# Yellow fog lights



## JerseyGoat (Dec 2, 2005)

no ricist jokes please but i honestly like the look of how yellow fog lights look on cars. Anyone have them installed on their goat? and if so... what bulbs?


----------



## silgoat05 (Jul 1, 2006)

well my buddy got yellow head lights in his looks good get em!!:cheers


----------



## BV GTO (Jul 14, 2006)

Yellow fogs are actually better in the fog than whites, less bounce back of the light from the fog. Years ago rally cars all used yellow fogs and in France, headlights had to be yellow, too.


----------



## Red Bearded Goat (Mar 19, 2007)

BV GTO said:


> Yellow fogs are actually better in the fog than whites, less bounce back of the light from the fog. Years ago rally cars all used yellow fogs and in France, headlights had to be yellow, too.


BV,
Living around the bay area who better to know! 

My old Triumph TR-6 had yellow fogs and they did work better to reduce reflected glare while driving in heavy fog. Where I live now, real fog light use is few and far between.
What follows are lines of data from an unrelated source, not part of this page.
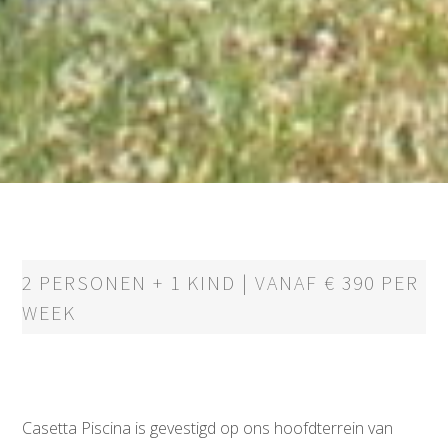
2 PERSONEN + 1 KIND | VANAF € 390 PER
WEEK
Casetta Piscina is gevestigd op ons hoofdterrein van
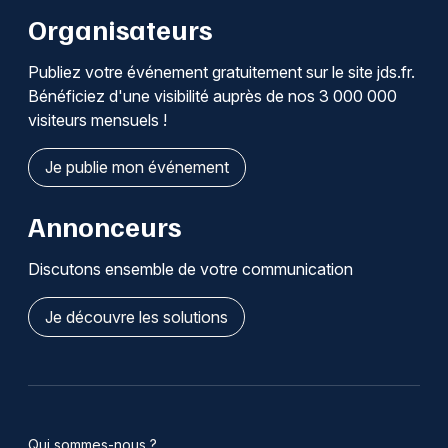
Organisateurs
Publiez votre événement gratuitement sur le site jds.fr.
Bénéficiez d'une visibilité auprès de nos 3 000 000
visiteurs mensuels !
Je publie mon événement
Annonceurs
Discutons ensemble de votre communication
Je découvre les solutions
Qui sommes-nous ?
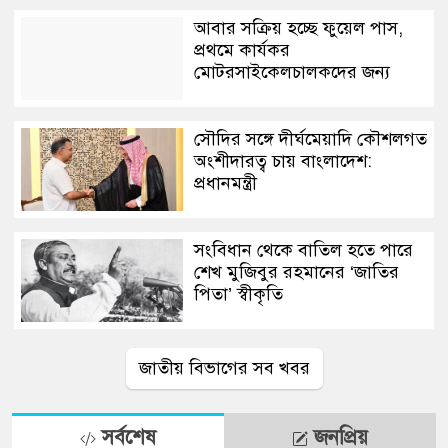
আবার সক্রিয় হচ্ছে ফুয়েল পাস,
প্রথমে কার্যকর
মোটরসাইকেলচালকদের জন্য
সৌদির সঙ্গে দীর্ঘমেয়াদি কৌশলগত
অংশীদারত্ব চায় বাংলাদেশ:
প্রধানমন্ত্রী
সংবিধান থেকে বাতিল হতে পারে
শেখ মুজিবুর রহমানের ‘জাতির
পিতা’ স্বীকৃতি
জাতীয় বিভাগের সব খবর
সর্বশেষ
জনপ্রিয়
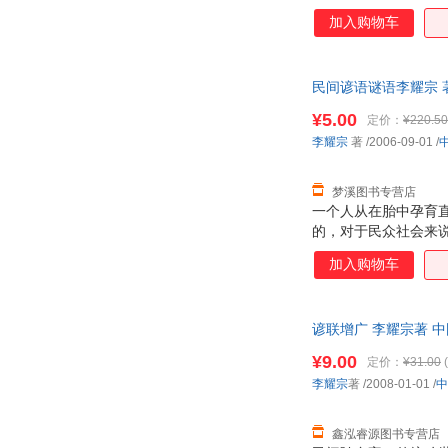
是世世代代锤炼和传
加入购物车
的读者，尤其是广大
僻词语酌予注音或释
用得上。希望《民间谚
民间谚语谜语李耀宗 著
选、陈列语例时，力
¥5.00
定价：
¥220.50
李耀宗
著
/2006-09-01
/
梦溪图书专营店
一个人从在胎中孕育
的，对于民众社会来
是世世代代锤炼和传
加入购物车
的读者，尤其是广大
僻词语酌予注音或释
用得上。希望《民间谚
谚联增广 李耀宗著 
选、陈列语例时，力
¥9.00
定价：
¥31.00
(
李耀宗
著
/2008-01-01
/
中
鑫泓睿源图书专营店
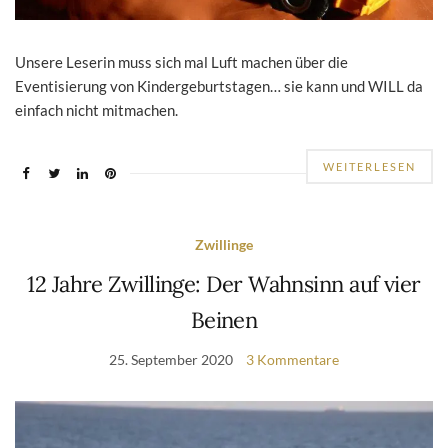
Unsere Leserin muss sich mal Luft machen über die
Eventisierung von Kindergeburtstagen… sie kann und WILL da
einfach nicht mitmachen.
WEITERLESEN
Zwillinge
12 Jahre Zwillinge: Der Wahnsinn auf vier
Beinen
25. September 2020
3 Kommentare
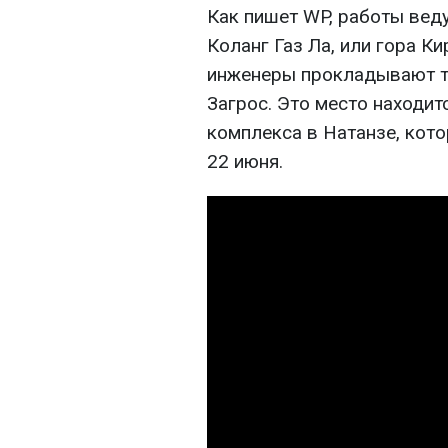
Как пишет WP, работы веду
Коланг Газ Ла, или гора Ки
инженеры прокладывают ту
Загрос. Это место находит
комплекса в Натанзе, ко
22 июня.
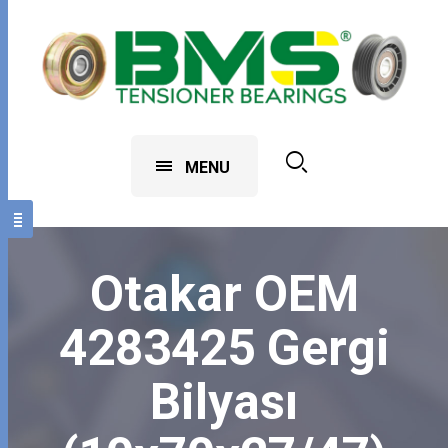
MENU
Otakar OEM
4283425 Gergi
Bilyası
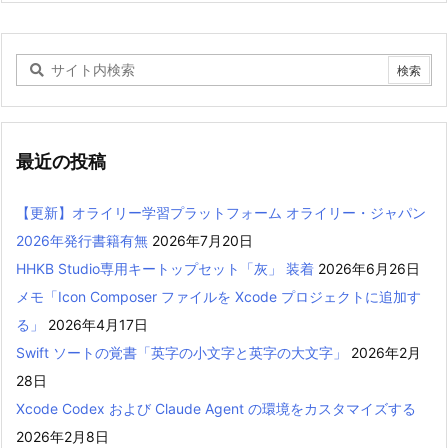
最近の投稿
【更新】オライリー学習プラットフォーム オライリー・ジャパン
2026年発行書籍有無
2026年7月20日
HHKB Studio専用キートップセット「灰」 装着
2026年6月26日
メモ「Icon Composer ファイルを Xcode プロジェクトに追加す
る」
2026年4月17日
Swift ソートの覚書「英字の小文字と英字の大文字」
2026年2月
28日
Xcode Codex および Claude Agent の環境をカスタマイズする
2026年2月8日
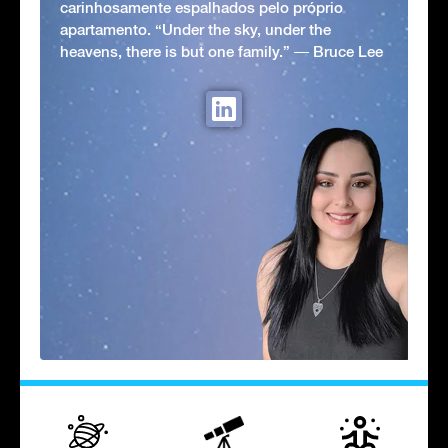
carinhosamente espalhados pelo próprio
apartamento. “Under the sky, under the
heavens, there is but one family.” ― Bruce Lee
I believe the yellow fog's would look good on some color goats but I don't think my SRM is one of them.

Red.


----------



## GTO JUDGE (May 14, 2005)

BV GTO said:


> Yellow fogs are actually better in the fog than whites, less bounce back of the light from the fog. Years ago rally cars all used yellow fogs and in France, headlights had to be yellow, too.


:agree 

One of our club members has amber fog lights on a CYG. They look nice. The white ones are driving lights that add to illumination. They are not really "fog lights" and do not cut the fog like amber ones do.


----------



## JerseyGoat (Dec 2, 2005)

silgoat05 said:


> well my buddy got yellow head lights in his looks good get em!!:cheers


yellow head lights? any pics? Do they look like the gto-r headlights or did he just swap bulbs?


----------



## flyer469 (May 19, 2006)

get the yellow tint that goes over the lense


----------



## kicks06 (Nov 21, 2007)

*Brighter Fog Lights*

Do you know what can be done to increase the brightness of the fog lamps? I have not tried any other bulbs and would like to do so. Have just completed changing all the interior lampt to LED's, what a big difference, there all red...WED 6's and the fussion bulbs as well:
kicks06
Dallas, GA.



JerseyGoat said:


> no ricist jokes please but i honestly like the look of how yellow fog lights look on cars. Anyone have them installed on their goat? and if so... what bulbs?


----------



## AlaGreyGoat (Jul 6, 2006)

Hi,
You can replace the 9040, 40 wt fog bulbs with SilverStar 9005ST,
65 wt Hi Beam bulbs.
These are a LOT brighter.
Not all makes of the 9005 bulbs will fit in the fog lights, as some are too long.
I have been running the SilverStar 9005ST for about 1.5 years, with no problems.

Just wish they made H9 and H11 in the SilverStar.

Larry


----------



## kicks06 (Nov 21, 2007)

*Fogs*

Thanks Larry, knew someone had the answer. Very seldom drive the beast at night, but just a good upgrade, I will try this and let you know.
kicks06
Dallas, Ga.


----------



## kicks06 (Nov 21, 2007)

*Fogs*

The 9005ST's did the job, drove the GOAT out Saturday night and could really see a big difference. Thanks again for the tip:
kicks06
Dallas, Ga.
SEGTOAarty:



kicks06 said:


> Thanks Larry, knew someone had the answer. Very seldom drive the beast at night, but just a good upgrade, I will try this and let you know.
> kicks06
> Dallas, Ga.


----------